◆ **Text extract**
* * * * * * * * *

Raxx · internal docs

internal · gated ↑ index

Velvet v2 Infrastructure: Cost + Compliance Analysis

Issue #908 — Pre-provisioning briefing for Kristerpher

Status: research-only. This document does NOT constitute legal or tax advice. Before acting on DPA, data-classification, or vendor-contract questions, consult an attorney licensed in your operating jurisdiction and a CPA for expense treatment. Last updated: 2026-05-04. Sources as of that date — verify freshness before committing.


TL;DR

The two-app / two-Postgres layout proposed in #908 costs ~$150/mo (not $200) because Standard-1X dynos are $25 each, not $50. The bigger issue surfaced by this research is Heroku's corporate posture: Salesforce froze enterprise Heroku feature development in February 2026 and ended new enterprise sales — the platform is in a sustaining-engineering phase with no published EOL date but clear sunset signals. For a service that sits on the critical rotation path, that vendor risk deserves an explicit architectural decision now, before any deploy automation is wired in. The recommended architecture (Section 5) is the two-app Heroku layout but with a 12-month migration checkpoint to AWS-native if Heroku announces EOL or drops Standard tier support.


1. Cost Breakdown — Confirmed Numbers

1a. Heroku rate card (confirmed May 2026)

Resource Unit price Source
Standard-1X dyno $25.00/mo heroku.com/pricing
Eco dyno $5.00/mo (shared pool, sleeps) heroku.com/pricing
Heroku Postgres Essential-0 $5.00/mo (1 GB, 20 conn, no rollback) elements.heroku.com/addons/heroku-postgresql
Heroku Postgres Essential-2 $20.00/mo (32 GB, 40 conn, no rollback) elements.heroku.com/addons/heroku-postgresql
Heroku Postgres Standard-0 $50.00/mo (4 GB RAM, 64 GB disk, 200 conn, 4-day rollback, dedicated) elements.heroku.com/addons/heroku-postgresql
Heroku Postgres Standard-2 $200.00/mo (8 GB RAM, 256 GB disk, 500 conn) elements.heroku.com/addons/heroku-postgresql

1b. #908 as-proposed: two Standard-1X + two Standard-0 Postgres

Line item Monthly Notes
raxx-velvet-prod dyno (Standard-1X) $25.00 Always-on, 512 MB RAM
raxx-velvet-staging dyno (Standard-1X) $25.00 Always-on
raxx-velvet-prod Postgres (Standard-0) $50.00 4 GB RAM, 64 GB disk, 4-day rollback
raxx-velvet-staging Postgres (Standard-0) $50.00 Same tier; see Section 3b for staging tier discussion
Total new spend $150.00/mo
Existing Heroku baseline ~$80.00/mo raxx-console + raxx-api (prod + staging each)
Total Heroku after #908 ~$230.00/mo

Your estimate was $200/mo. Actual is $150/mo new spend. The error: Standard-1X is $25, not $50. Standard-1X at $50 does not exist in the current rate card; the next step up is Performance-M at $250/mo.

* * * * * * * * *

◆ **Dataset records**
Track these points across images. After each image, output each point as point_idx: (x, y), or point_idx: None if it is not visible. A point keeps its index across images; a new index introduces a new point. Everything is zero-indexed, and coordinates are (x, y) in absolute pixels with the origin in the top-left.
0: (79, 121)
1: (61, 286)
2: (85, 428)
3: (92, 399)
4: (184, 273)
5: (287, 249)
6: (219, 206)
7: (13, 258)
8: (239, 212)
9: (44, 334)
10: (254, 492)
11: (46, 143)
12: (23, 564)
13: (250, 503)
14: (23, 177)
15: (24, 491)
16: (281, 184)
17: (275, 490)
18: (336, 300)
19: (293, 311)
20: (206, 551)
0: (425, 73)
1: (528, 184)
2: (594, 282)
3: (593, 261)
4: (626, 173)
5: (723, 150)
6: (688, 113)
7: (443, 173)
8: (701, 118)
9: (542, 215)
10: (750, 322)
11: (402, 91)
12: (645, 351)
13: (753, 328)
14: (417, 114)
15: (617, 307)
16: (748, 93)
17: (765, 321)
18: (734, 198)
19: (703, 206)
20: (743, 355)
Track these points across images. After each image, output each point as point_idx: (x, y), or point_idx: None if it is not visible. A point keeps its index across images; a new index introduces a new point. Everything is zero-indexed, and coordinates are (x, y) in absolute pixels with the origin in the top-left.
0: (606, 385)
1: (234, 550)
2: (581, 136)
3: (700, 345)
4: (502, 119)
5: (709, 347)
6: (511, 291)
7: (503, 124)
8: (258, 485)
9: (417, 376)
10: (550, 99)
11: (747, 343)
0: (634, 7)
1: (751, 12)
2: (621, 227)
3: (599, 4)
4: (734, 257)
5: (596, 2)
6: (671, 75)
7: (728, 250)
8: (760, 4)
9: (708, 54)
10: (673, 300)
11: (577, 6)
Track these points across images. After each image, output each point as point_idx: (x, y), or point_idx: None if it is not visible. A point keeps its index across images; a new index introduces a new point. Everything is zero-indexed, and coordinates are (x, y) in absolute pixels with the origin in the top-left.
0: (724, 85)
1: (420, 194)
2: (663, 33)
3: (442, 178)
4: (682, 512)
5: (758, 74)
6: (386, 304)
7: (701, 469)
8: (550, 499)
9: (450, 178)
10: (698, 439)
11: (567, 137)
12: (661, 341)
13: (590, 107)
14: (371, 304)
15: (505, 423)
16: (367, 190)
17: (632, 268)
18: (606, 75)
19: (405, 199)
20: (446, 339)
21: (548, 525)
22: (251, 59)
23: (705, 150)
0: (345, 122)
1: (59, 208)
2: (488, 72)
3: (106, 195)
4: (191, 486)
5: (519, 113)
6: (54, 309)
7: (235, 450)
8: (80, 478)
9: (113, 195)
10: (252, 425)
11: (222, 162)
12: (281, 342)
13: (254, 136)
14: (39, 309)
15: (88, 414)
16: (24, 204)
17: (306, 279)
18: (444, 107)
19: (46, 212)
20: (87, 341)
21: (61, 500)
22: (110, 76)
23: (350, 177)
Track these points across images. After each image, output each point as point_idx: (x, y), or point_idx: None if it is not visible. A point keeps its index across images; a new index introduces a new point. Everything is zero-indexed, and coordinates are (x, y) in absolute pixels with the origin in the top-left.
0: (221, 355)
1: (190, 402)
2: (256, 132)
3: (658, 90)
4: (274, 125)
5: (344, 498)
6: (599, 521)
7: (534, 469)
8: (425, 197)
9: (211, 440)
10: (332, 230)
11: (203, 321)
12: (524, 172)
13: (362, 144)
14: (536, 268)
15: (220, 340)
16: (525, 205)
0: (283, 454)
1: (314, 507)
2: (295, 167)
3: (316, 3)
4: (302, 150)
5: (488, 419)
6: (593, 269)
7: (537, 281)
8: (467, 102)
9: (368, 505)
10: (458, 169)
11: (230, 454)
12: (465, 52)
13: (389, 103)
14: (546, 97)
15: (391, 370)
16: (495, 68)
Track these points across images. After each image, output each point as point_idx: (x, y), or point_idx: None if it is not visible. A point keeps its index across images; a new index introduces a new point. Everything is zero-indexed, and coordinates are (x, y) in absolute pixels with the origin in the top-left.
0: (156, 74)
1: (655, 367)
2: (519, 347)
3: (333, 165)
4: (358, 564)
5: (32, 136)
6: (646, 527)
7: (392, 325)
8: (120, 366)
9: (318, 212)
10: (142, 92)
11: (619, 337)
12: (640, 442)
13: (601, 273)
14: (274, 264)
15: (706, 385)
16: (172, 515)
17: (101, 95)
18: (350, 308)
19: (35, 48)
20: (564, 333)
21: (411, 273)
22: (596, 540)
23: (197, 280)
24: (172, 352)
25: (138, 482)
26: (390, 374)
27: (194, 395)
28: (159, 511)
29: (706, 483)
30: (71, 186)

* * * * * * * * *

◆ **Set tasks**
1 - Copy word for word the part of the Velvet v2 cost analysis above that begins at the words "Line item Monthly" and stops after "(prod + staging each)".
2 - Which Heroku Postgres plans does the Velvet v2 cost analysis name, and what monthly price does it give for each?

◆ **Results of the exercise**
1 -
Line item Monthly Notes
raxx-velvet-prod dyno (Standard-1X) $25.00 Always-on, 512 MB RAM
raxx-velvet-staging dyno (Standard-1X) $25.00 Always-on
raxx-velvet-prod Postgres (Standard-0) $50.00 4 GB RAM, 64 GB disk, 4-day rollback
raxx-velvet-staging Postgres (Standard-0) $50.00 Same tier; see Section 3b for staging tier discussion
Total new spend $150.00/mo
Existing Heroku baseline ~$80.00/mo raxx-console + raxx-api (prod + staging each)

2 -
- Essential-0: $5.00/mo
- Essential-2: $20.00/mo
- Standard-0: $50.00/mo
- Standard-2: $200.00/mo